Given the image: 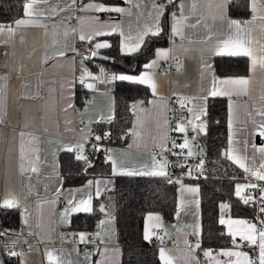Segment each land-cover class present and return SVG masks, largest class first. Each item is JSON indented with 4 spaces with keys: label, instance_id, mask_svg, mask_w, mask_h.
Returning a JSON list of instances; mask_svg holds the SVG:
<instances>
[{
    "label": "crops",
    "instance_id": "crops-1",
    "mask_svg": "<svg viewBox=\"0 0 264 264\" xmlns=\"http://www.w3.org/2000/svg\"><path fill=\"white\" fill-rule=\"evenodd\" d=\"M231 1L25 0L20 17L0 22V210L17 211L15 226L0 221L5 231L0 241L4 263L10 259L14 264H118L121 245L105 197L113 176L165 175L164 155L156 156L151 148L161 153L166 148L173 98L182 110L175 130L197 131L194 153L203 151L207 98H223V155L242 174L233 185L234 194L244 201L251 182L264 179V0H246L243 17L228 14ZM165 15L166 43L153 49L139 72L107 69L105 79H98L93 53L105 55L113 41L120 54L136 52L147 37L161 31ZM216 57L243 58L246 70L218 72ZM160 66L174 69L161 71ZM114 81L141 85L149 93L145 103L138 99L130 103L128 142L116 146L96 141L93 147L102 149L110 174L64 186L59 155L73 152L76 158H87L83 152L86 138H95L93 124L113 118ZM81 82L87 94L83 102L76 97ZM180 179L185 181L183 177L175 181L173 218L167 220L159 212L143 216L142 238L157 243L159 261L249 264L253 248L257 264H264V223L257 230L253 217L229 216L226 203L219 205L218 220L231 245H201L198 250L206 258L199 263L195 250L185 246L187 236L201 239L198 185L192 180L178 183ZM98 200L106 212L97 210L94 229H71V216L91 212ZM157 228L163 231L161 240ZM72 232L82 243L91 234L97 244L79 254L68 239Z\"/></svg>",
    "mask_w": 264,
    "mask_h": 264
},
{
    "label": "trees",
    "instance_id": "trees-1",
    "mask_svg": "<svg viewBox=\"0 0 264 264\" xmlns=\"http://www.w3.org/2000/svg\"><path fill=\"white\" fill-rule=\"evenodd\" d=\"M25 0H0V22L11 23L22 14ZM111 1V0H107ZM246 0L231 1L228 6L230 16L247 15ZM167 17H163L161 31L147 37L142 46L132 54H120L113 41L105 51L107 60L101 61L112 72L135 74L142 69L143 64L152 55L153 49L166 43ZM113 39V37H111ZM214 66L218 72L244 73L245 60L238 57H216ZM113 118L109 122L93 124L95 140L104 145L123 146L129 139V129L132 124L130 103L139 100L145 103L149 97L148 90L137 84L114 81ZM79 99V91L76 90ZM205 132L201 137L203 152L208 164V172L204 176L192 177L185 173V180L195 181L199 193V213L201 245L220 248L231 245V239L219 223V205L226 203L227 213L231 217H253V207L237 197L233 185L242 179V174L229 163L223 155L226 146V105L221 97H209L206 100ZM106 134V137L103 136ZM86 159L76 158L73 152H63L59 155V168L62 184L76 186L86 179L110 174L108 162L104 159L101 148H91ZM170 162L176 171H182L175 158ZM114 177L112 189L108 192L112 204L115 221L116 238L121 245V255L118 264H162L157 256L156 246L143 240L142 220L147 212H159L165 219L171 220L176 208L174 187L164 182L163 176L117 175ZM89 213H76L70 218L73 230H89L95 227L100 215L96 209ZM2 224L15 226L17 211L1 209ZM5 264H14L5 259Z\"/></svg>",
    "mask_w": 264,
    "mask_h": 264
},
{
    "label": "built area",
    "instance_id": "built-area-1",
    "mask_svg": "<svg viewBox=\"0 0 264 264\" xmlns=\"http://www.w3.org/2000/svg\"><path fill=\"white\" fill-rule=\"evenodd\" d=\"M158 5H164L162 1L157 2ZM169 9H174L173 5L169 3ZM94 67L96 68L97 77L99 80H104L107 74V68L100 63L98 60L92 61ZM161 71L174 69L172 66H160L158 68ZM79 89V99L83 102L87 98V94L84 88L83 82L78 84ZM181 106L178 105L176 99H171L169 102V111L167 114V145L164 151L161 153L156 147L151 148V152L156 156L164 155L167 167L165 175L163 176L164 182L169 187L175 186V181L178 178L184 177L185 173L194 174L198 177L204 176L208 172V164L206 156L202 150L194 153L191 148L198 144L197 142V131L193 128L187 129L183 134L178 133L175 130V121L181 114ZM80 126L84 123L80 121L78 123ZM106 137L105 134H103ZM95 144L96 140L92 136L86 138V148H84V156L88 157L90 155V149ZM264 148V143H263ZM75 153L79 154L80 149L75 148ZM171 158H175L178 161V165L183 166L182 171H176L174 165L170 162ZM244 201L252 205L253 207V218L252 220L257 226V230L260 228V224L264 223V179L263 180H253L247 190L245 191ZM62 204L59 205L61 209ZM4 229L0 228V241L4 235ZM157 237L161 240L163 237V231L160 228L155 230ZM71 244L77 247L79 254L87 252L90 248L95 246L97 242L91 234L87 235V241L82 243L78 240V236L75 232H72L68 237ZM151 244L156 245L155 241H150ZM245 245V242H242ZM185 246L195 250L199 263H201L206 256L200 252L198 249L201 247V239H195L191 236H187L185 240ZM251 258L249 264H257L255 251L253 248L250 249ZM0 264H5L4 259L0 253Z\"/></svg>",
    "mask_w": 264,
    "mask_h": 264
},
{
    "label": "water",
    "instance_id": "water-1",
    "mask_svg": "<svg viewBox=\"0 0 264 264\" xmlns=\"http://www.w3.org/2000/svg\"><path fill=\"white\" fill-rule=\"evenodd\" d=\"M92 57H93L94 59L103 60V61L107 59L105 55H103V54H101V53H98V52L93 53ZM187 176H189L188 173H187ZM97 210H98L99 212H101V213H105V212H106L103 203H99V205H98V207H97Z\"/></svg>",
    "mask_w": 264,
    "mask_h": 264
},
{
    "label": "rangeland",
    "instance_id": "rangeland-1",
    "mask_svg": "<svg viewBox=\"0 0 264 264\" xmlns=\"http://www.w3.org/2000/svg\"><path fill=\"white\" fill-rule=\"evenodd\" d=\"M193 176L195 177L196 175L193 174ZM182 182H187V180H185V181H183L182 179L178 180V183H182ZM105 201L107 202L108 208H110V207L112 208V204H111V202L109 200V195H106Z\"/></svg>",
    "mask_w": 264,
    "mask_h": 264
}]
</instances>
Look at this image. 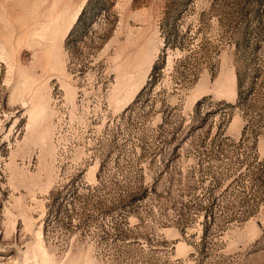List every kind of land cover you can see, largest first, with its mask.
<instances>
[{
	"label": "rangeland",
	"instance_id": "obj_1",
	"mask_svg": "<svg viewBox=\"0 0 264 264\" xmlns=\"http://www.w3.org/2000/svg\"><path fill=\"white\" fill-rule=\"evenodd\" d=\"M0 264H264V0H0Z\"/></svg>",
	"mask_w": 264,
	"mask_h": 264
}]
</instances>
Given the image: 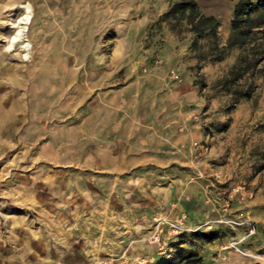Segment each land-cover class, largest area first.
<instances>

****

▶ PROBLEM DETAILS
Collect each line from the items above that contains the string "built", treating uppercase and lowercase as different.

▶ FINISHED TASK
    "label": "built area",
    "instance_id": "built-area-1",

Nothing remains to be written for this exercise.